Sleeves
Double stitch the sleeve cap between * and *, using basting stitches (a).
Sleeve seams
Fold the sleeves, right sides facing. Pin the sleeve seams (seam 13) and stitch. Neaten allowances and press apart.
Sleeve cuffs with straps
Fold the sleeve cuffs along the fold line, right sides facing. Stitch the narrow sides and raw edge together up to
the cross lines 14 and 15 respectively. Secure seam ends. Trim allowances and snip in at the cross lines (arrows), cut the corners diagonally (b). Turn the cuff with straps, pin the edges and press. Pin the raw edges between the cuts
together ©.
Pin the raw edges of the cuffs on the lower sleeve edge, right sides facing. The straps overlap from seam 14 and 15
respectively. Topstitch cuff. Neaten allowances and press inside the sleeve (d).
Apply sleeve
To gather the sleeve cap slightly tighten the bobbin threads.

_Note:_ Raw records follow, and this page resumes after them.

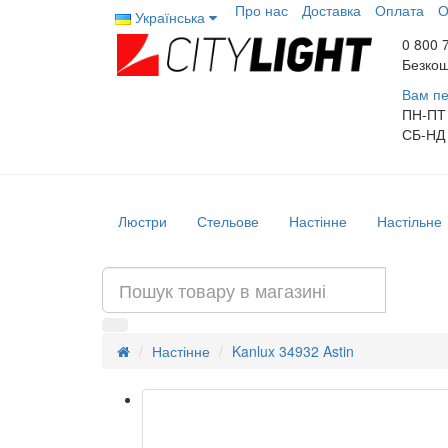
Про нас
Доставка
Оплата
О
Українська
0 800 
Безкош
Вам пе
ПН-ПТ
СБ-НД
Люстри
Стельове
Настінне
Настільне
Настінне
Kanlux 34932 Astin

Pin the sleeve to the armhole, right sides facing. For the application of the sleeve 4 points have to be considered for
the right “fit”. The cross lines of sleeve and front piece have to meet. Sleeve and side seams have to meet. The
cross line of the sleeve cap has to meet the shoulder seam. The gathered width has to be distributed in a way that does not pucker or create pleats. Pin the sleeve on the sleeve side and stitch. Trim allowances, neaten and press inside the sleeve (e).